## Collection entries

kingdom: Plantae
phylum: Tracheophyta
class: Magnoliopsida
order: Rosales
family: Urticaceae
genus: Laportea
---
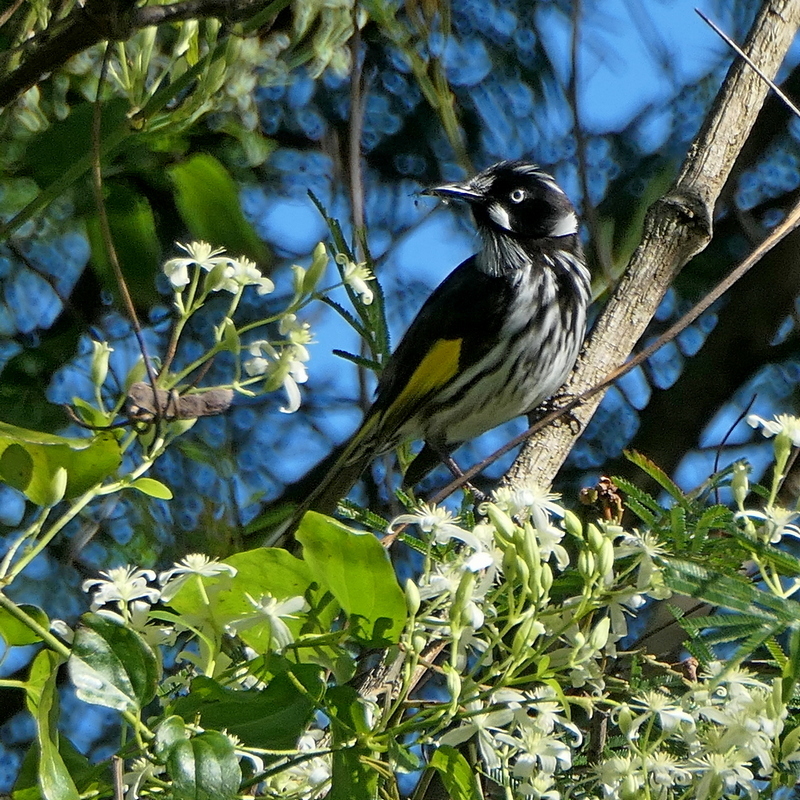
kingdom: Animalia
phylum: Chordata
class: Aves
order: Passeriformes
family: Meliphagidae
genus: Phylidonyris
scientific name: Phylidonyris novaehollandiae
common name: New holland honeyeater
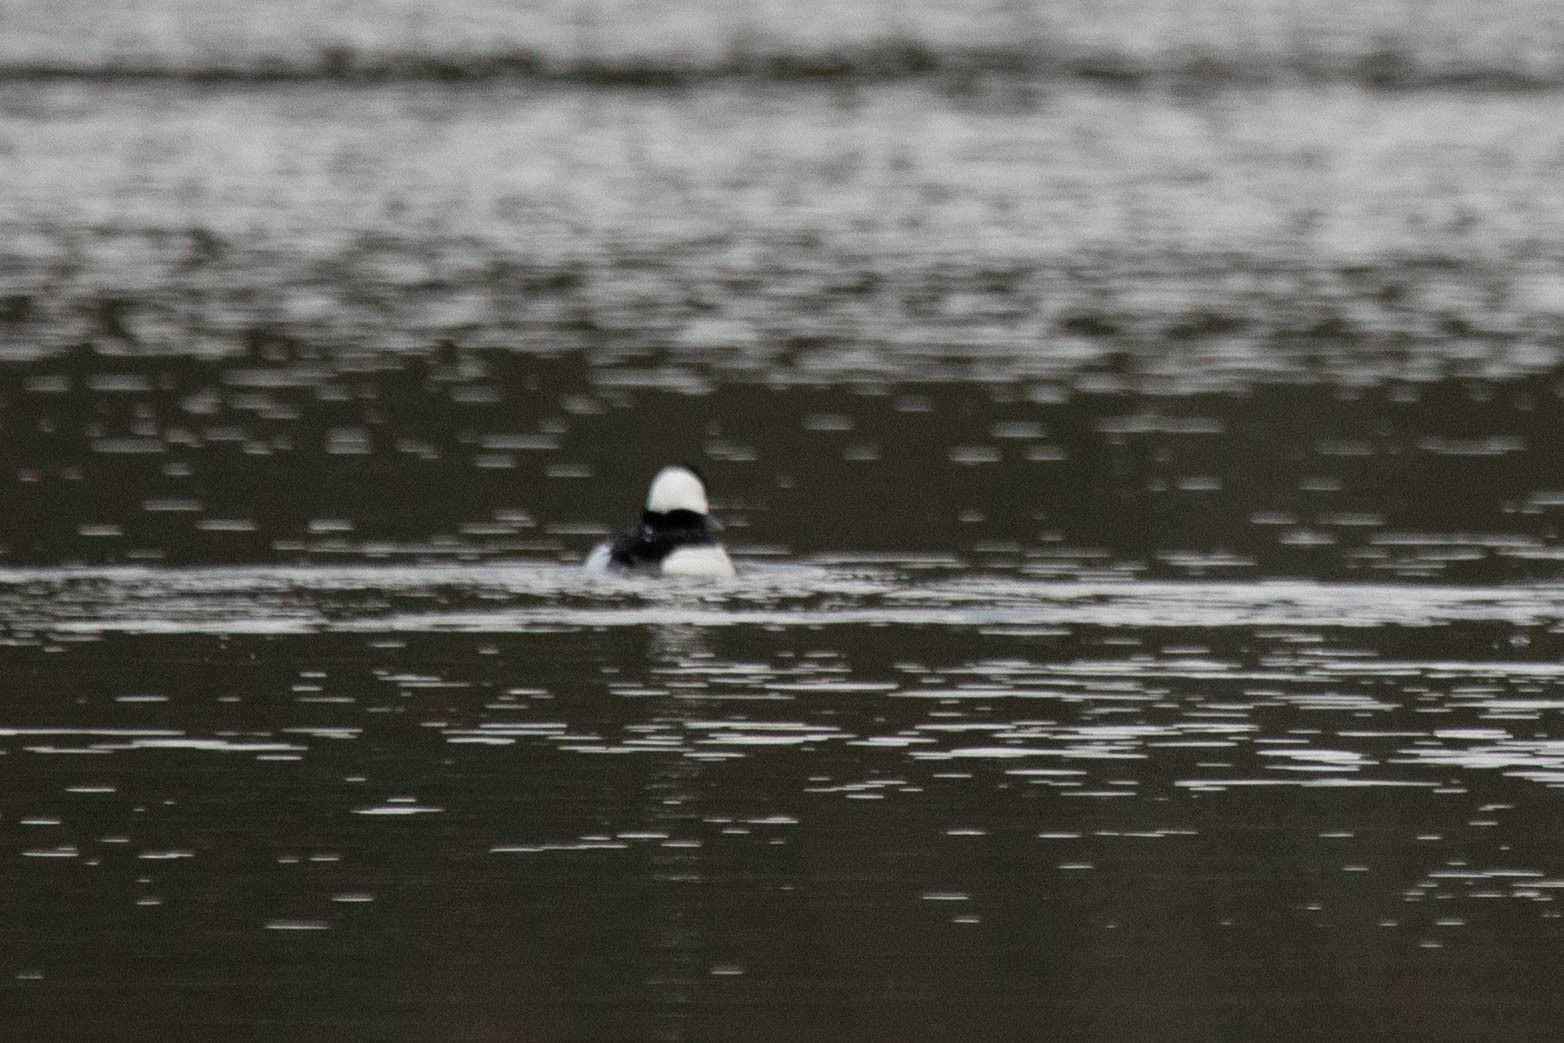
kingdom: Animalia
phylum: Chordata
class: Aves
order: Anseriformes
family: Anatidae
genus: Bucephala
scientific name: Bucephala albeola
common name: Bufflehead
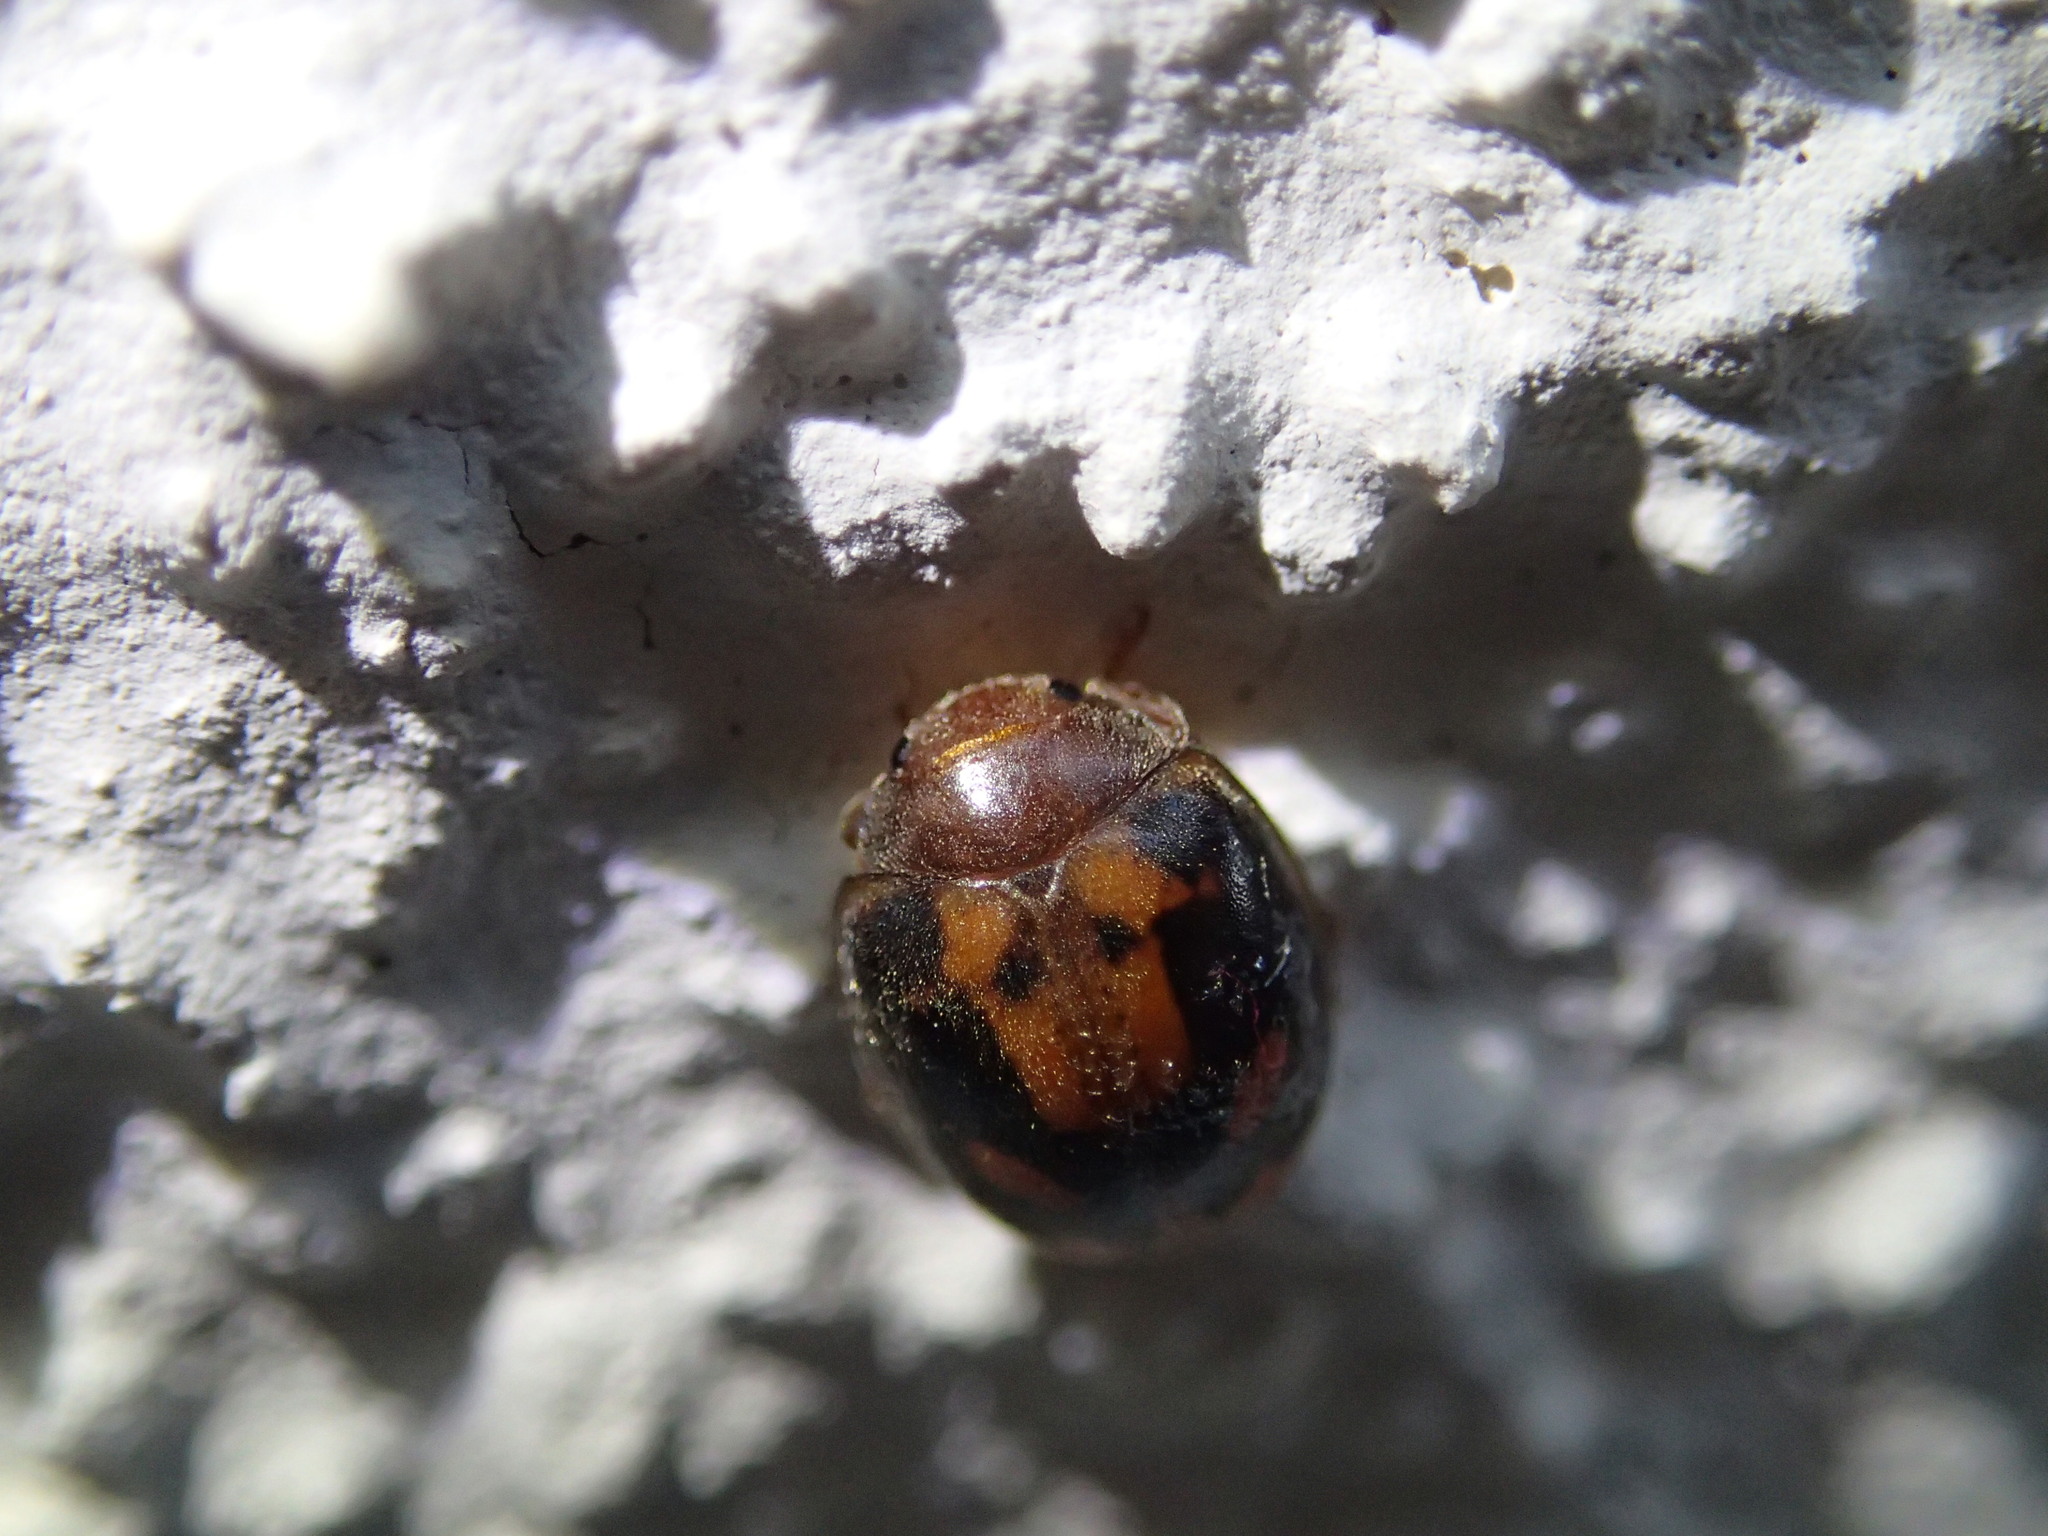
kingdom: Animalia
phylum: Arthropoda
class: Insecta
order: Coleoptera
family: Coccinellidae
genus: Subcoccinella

## What the exercise asks
Can you format the lines between the one holding "scientific name: Bucephala albeola" and the one holding "genus: Subcoccinella", inclusive, as a numbered list with blank lines left out? Leave the pictures out of your answer.

## Result of this exercise
1. scientific name: Bucephala albeola
2. common name: Bufflehead
3. kingdom: Animalia
4. phylum: Arthropoda
5. class: Insecta
6. order: Coleoptera
7. family: Coccinellidae
8. genus: Subcoccinella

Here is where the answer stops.